Peregrine Contracting, South Burlington, Vt.
Type of business: custom builder/remodeler
Years in business: 18
Employees: 16
2006 volume: $2.6 million
2006 starts: 24
When Tim Frost decided to shift his custom building and remodeling company to the design/build model, he had already been in business for some 13 years, long enough to see the drawbacks in the conventional architect/builder relationship. Frost had been frustrated with bidding projects only to see them stalled because the owners could not afford to build them. The process did more than waste his time and money, Frost says. In clients’ eyes, “We were the bad guy, because we were forcing them to redesign something they’d already paid for.” To make matters worse, in a strong building market, Frost was having difficulty interesting architects in his smaller remodeling jobs.

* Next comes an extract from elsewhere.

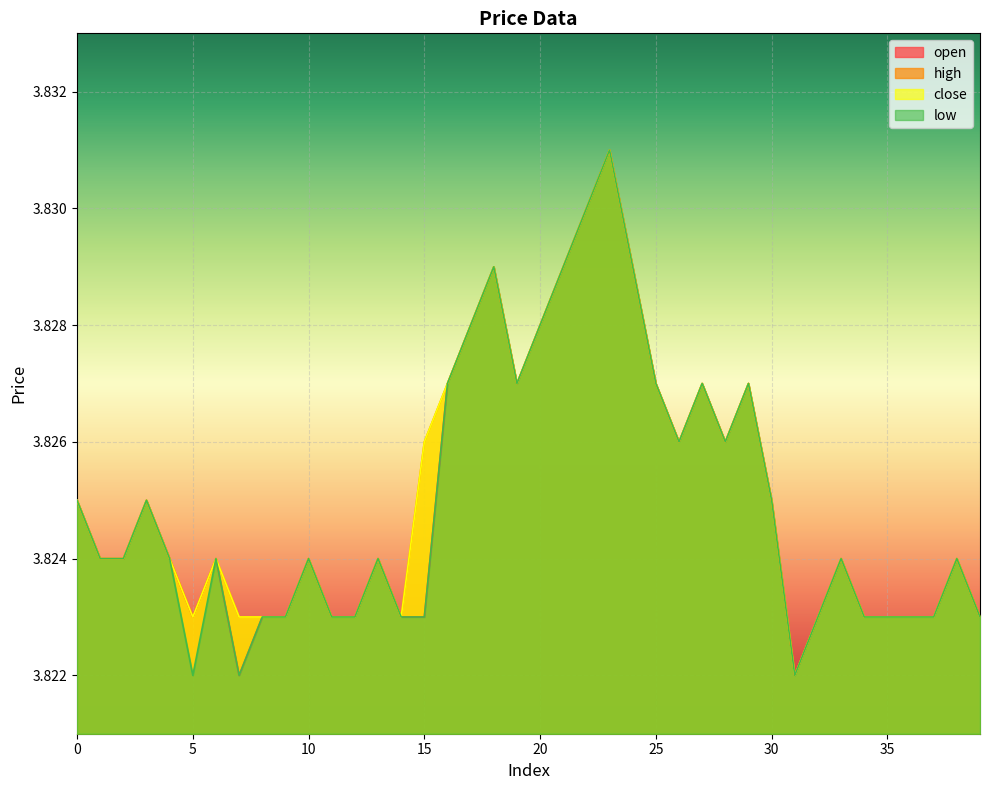

What is the total value across all series at 24?

15.3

Offering design services in-house solved both problems. But even Frost has been surprised by how well the transition has turned out.

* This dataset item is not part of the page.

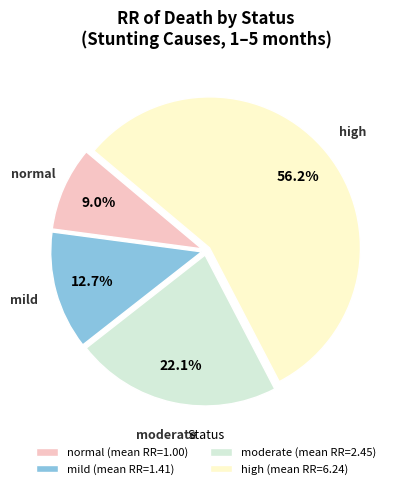

What is the smallest slice in the pie chart?

normal (mean RR=1.00)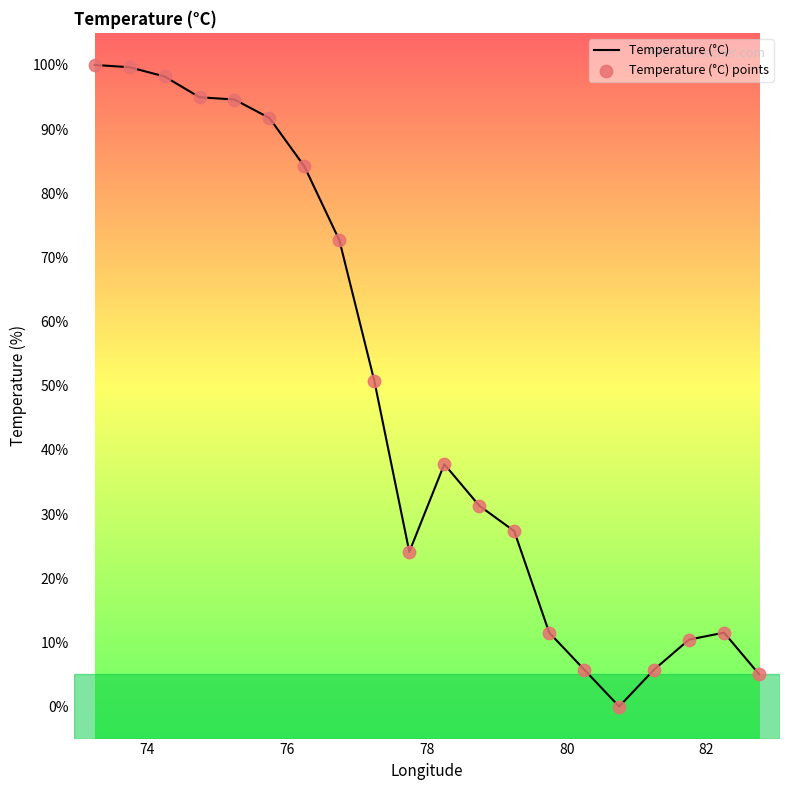

What is the maximum value shown in the chart?

100.0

“It’s really allowed us to pre-qualify people up front, because we discuss the budget from the first meeting,” Frost says. With continuous cost feedback from the field, he and his sales team can quickly identify any gap between means and ends. “That alone might save you a lot of time.” Peregrine’s 3 percent fee for design services requires clients to demonstrate some commitment to the process—and to Peregrine—before the company invests a significant amount of time in their project. Frost includes another 3 percent for construction administration in project overhead.
Designer Shawn Sweeney brings a fresh eye to traditional New England style, and he enjoys the advantage of knowing construction from the inside. He started with Peregrine as a project manager, Frost explains. That experience reflects the company’s common-sense approach to design/build. “Design is half of it,” Frost says, “but you have to design something that is practical and makes sense and that is not crazy, cost-wise.”